_Problem to solve_
Print the records below exactly, and do not carry over any picture.

Stored data entries:
= = = =

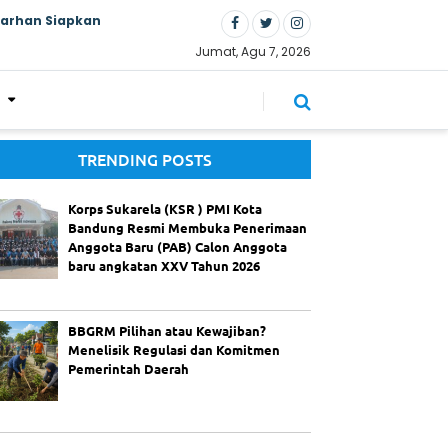
Farhan Siapkan
Jumat, Agu 7, 2026
TRENDING POSTS
Korps Sukarela (KSR ) PMI Kota
Bandung Resmi Membuka Penerimaan
Anggota Baru (PAB) Calon Anggota
baru angkatan XXV Tahun 2026
BBGRM Pilihan atau Kewajiban?
Menelisik Regulasi dan Komitmen
Pemerintah Daerah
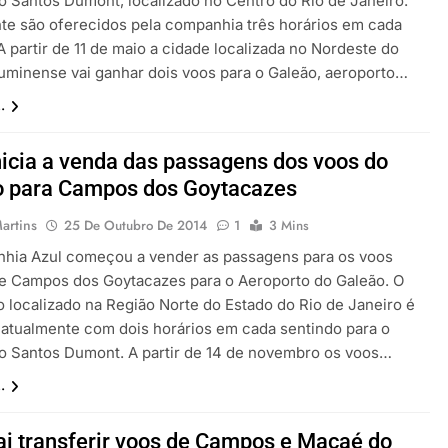
o Santos Dumont, localizado no Centro do Rio de Janeiro.
te são oferecidos pela companhia três horários em cada
A partir de 11 de maio a cidade localizada no Nordeste do
luminense vai ganhar dois voos para o Galeão, aeroporto…
.
nicia a venda das passagens dos voos do
o para Campos dos Goytacazes
artins
25 De Outubro De 2014
1
3 Mins
hia Azul começou a vender as passagens para os voos
de Campos dos Goytacazes para o Aeroporto do Galeão. O
o localizado na Região Norte do Estado do Rio de Janeiro é
 atualmente com dois horários em cada sentindo para o
o Santos Dumont. A partir de 14 de novembro os voos…
.
ai transferir voos de Campos e Macaé do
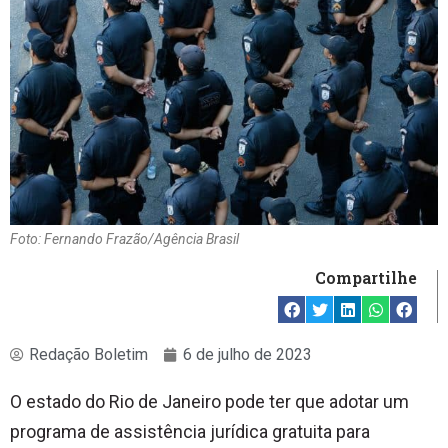
Foto: Fernando Frazão/Agência Brasil
Compartilhe
Redação Boletim
6 de julho de 2023
O estado do Rio de Janeiro pode ter que adotar um
programa de assistência jurídica gratuita para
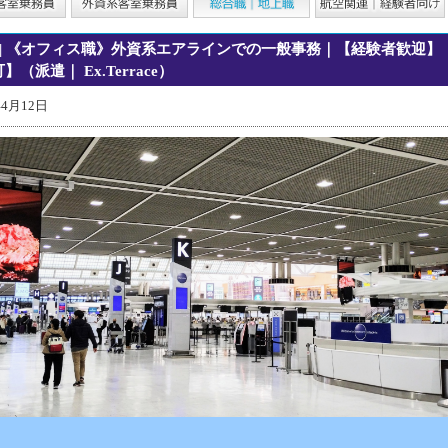
| 《オフィス職》外資系エアラインでの一般事務｜【経験者歓迎】
】（派遣｜ Ex.Terrace）
年4月12日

= = = =

_Output below_
Farhan Siapkan
Jumat, Agu 7, 2026
TRENDING POSTS
Korps Sukarela (KSR ) PMI Kota
Bandung Resmi Membuka Penerimaan
Anggota Baru (PAB) Calon Anggota
baru angkatan XXV Tahun 2026
BBGRM Pilihan atau Kewajiban?
Menelisik Regulasi dan Komitmen
Pemerintah Daerah
o Santos Dumont, localizado no Centro do Rio de Janeiro.
te são oferecidos pela companhia três horários em cada
A partir de 11 de maio a cidade localizada no Nordeste do
luminense vai ganhar dois voos para o Galeão, aeroporto…
.
nicia a venda das passagens dos voos do
o para Campos dos Goytacazes
artins
25 De Outubro De 2014
1
3 Mins
hia Azul começou a vender as passagens para os voos
de Campos dos Goytacazes para o Aeroporto do Galeão. O
o localizado na Região Norte do Estado do Rio de Janeiro é
 atualmente com dois horários em cada sentindo para o
o Santos Dumont. A partir de 14 de novembro os voos…
.
ai transferir voos de Campos e Macaé do
Foto: Fernando Frazão/Agência Brasil
Compartilhe
Redação Boletim
6 de julho de 2023
O estado do Rio de Janeiro pode ter que adotar um
programa de assistência jurídica gratuita para
| 《オフィス職》外資系エアラインでの一般事務｜【経験者歓迎】
】（派遣｜ Ex.Terrace）
年4月12日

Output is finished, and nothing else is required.